The event reduces barriers to research, providing students with hands-on experience in using complex computer tools
BUFFALO, NY – If a workshop devoted to scientific software for calculating molecular dynamics sounds highly specialized, it is.
But a summer program hosted by the University of Buffalo shows why such events are also an essential part of science.
At the end of June, the virtual “E-learning workshop on excited states and non-adiabatic dynamics“attracted a global audience of around 50 students and postdoctoral fellows. Participants connected from several countries to attend two weeks of conferences and hands-on training sessions.
UB chemist Alexey Akimov and his colleagues at the UB Center for Computational Research (CCR) hosted the event, which was funded by the US National Science Foundation and included a group of international instructors.
The dynamics of non-adiabatic and excited states relates to the behavior of electrons and nuclei when a material absorbs light. Workshop participants learned how and use computational tools to study this type of dynamics, then used selected software packages to perform calculations and hands-on projects on JRC resources.
The skills students acquire will help them study various types of materials, ranging from simple molecules and quantum dots to large condensed matter systems.

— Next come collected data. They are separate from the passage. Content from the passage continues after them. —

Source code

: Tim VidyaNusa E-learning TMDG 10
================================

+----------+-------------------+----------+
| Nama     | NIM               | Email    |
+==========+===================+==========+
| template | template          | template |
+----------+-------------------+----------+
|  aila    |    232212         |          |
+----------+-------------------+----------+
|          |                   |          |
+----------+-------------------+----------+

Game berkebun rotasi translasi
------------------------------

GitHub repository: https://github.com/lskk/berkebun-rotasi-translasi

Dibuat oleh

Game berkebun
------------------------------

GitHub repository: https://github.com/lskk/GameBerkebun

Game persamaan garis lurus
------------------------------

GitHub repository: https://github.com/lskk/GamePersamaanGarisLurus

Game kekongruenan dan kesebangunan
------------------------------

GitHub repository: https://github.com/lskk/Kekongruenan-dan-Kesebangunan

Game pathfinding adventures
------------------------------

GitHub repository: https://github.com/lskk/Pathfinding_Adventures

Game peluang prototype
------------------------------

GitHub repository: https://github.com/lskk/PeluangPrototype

The students’ research interests focused on abstract theories and philosophical questions about quantum mechanics, material modeling of solar cells, and even the photochemistry of plants.
Studies of this nature often require supercomputers that are much more powerful than the typical workstation, as well as special programming techniques that can exploit the functionality of the supercomputer. Accessing machines and learning to use these codes can be intimidating.

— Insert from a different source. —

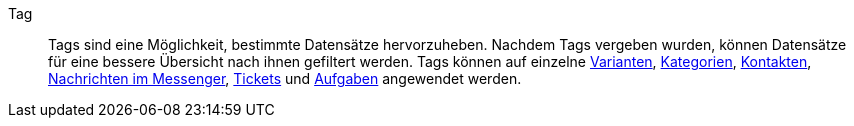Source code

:[#tag]
Tag:: Tags sind eine Möglichkeit, bestimmte Datensätze hervorzuheben. Nachdem Tags vergeben wurden, können Datensätze für eine bessere Übersicht nach ihnen gefiltert werden. Tags können auf einzelne xref:artikel:artikel-verwalten.adoc#268[Varianten], xref:artikel:kategorien.adoc#700[Kategorien], xref:crm:kontakte-verwalten.adoc#150[Kontakten], xref:crm:messenger.adoc#nachricht-erstellen[Nachrichten im Messenger], xref:crm:ticketsystem-nutzen.adoc#1600[Tickets] und xref:willkommen:system-personalisieren.adoc#380[Aufgaben] angewendet werden.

Akimov, an assistant professor of chemistry in the Faculty of Arts and Sciences, said the idea for the workshop was inspired by tutorials he and his network of collaborators had privately organized to teach each other how to use tools. specific.
Why not extend it to a larger community, Akimov wondered.
“There is a lot of interest and demand,” he says. “When students begin to do their research in the field of computational chemistry, they are exposed to a wide range of methodologies and tools. Both are often non-trivial to begin with for many reasons. The standard curriculum does not cover many of these advanced programs, very sharp topics, and installing the codes sometimes is a nightmare so people get lost. In this workshop we tried to break down those barriers.
“These software packages are written by researchers all over the place, and some are easier to install than others,” explains Jeanette Sperhac, scientific programmer at the JRC. “The overheads linked to the implementation of the packages are substantial. CCR assistance is therefore very useful for students who wish to use these different tools on various research problems they are tackling. The presentations by the students were really impressive. “
The team will host the workshop again next year.
“This first incarnation went so well, and I’m really excited about it. I would love it to be an annual workshop. I think many students have found it very useful and are very positive about their work. experience, so this is a great motivation for there are larger scale opportunities in the same NSF program, and we will be looking to apply for those, ”Akimov said.
In addition to Akimov and Sperhac, UB colleagues who contributed to this year’s workshop included CCR system administrators Cynthia Cornelius and Dori Sajdak.
Workshop instructors include:
Co-instructors and assistants included:
This press release was produced by University of Buffalo – News Center. The opinions expressed here are those of the author.